Record extracts >>

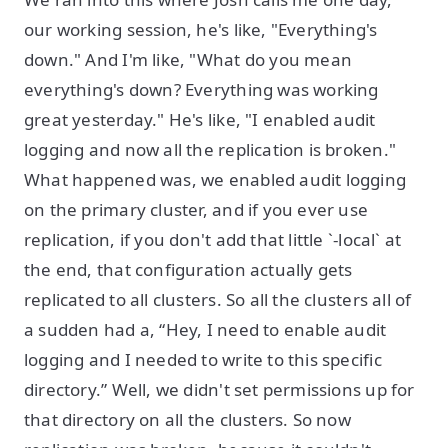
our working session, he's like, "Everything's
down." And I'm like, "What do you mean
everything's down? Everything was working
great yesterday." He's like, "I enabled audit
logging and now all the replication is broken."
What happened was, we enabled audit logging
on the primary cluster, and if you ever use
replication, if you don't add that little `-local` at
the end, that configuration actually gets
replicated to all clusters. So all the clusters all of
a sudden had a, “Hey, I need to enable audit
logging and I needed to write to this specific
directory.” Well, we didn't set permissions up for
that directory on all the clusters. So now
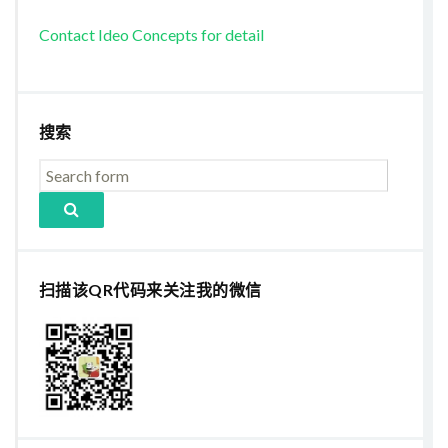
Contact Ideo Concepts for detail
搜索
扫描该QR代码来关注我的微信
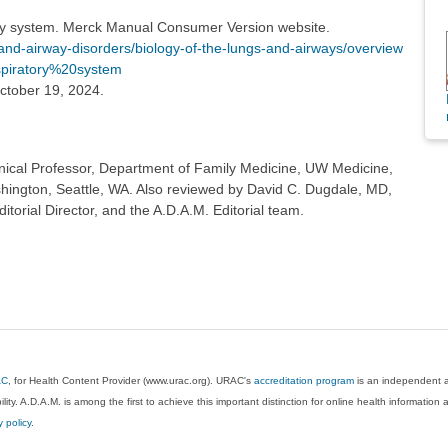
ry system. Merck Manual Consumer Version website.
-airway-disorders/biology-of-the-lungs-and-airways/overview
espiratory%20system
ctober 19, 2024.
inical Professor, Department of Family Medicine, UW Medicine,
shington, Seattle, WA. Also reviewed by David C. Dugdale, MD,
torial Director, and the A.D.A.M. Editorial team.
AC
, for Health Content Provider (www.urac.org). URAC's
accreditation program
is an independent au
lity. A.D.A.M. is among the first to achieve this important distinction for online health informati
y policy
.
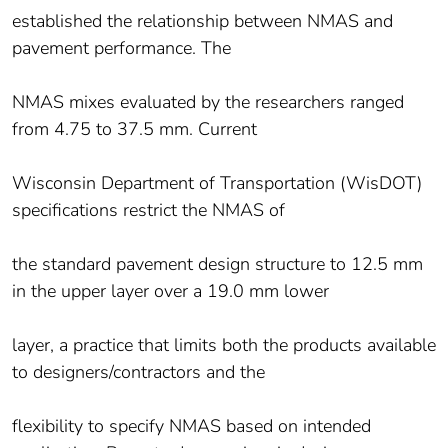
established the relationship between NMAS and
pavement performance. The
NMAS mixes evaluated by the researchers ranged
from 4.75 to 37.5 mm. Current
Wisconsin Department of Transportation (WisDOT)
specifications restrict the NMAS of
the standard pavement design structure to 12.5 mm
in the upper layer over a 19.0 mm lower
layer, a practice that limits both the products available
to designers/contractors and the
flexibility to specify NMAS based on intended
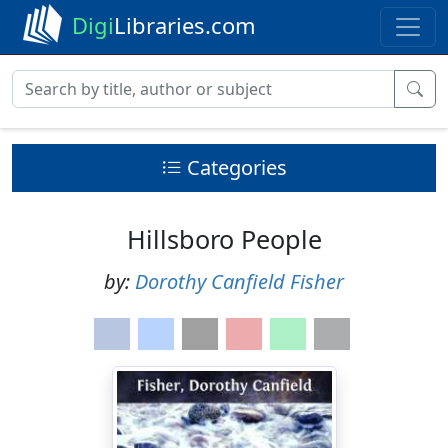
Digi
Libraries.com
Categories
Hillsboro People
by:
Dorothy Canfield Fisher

Exercise >> Every line of the material should be repeated precisely; pictures are to be excluded.

Result of this exercise >>
our working session, he's like, "Everything's
down." And I'm like, "What do you mean
everything's down? Everything was working
great yesterday." He's like, "I enabled audit
logging and now all the replication is broken."
What happened was, we enabled audit logging
on the primary cluster, and if you ever use
replication, if you don't add that little `-local` at
the end, that configuration actually gets
replicated to all clusters. So all the clusters all of
a sudden had a, “Hey, I need to enable audit
logging and I needed to write to this specific
directory.” Well, we didn't set permissions up for
that directory on all the clusters. So now
Contact Ideo Concepts for detail
搜索
扫描该QR代码来关注我的微信
ry system. Merck Manual Consumer Version website.
-airway-disorders/biology-of-the-lungs-and-airways/overview
espiratory%20system
ctober 19, 2024.
inical Professor, Department of Family Medicine, UW Medicine,
shington, Seattle, WA. Also reviewed by David C. Dugdale, MD,
torial Director, and the A.D.A.M. Editorial team.
AC
, for Health Content Provider (www.urac.org). URAC's
accreditation program
is an independent au
lity. A.D.A.M. is among the first to achieve this important distinction for online health informati
y policy
.
established the relationship between NMAS and
pavement performance. The
NMAS mixes evaluated by the researchers ranged
from 4.75 to 37.5 mm. Current
Wisconsin Department of Transportation (WisDOT)
specifications restrict the NMAS of
the standard pavement design structure to 12.5 mm
in the upper layer over a 19.0 mm lower
layer, a practice that limits both the products available
to designers/contractors and the
flexibility to specify NMAS based on intended
Digi
Libraries.com
Categories
Hillsboro People
by:
Dorothy Canfield Fisher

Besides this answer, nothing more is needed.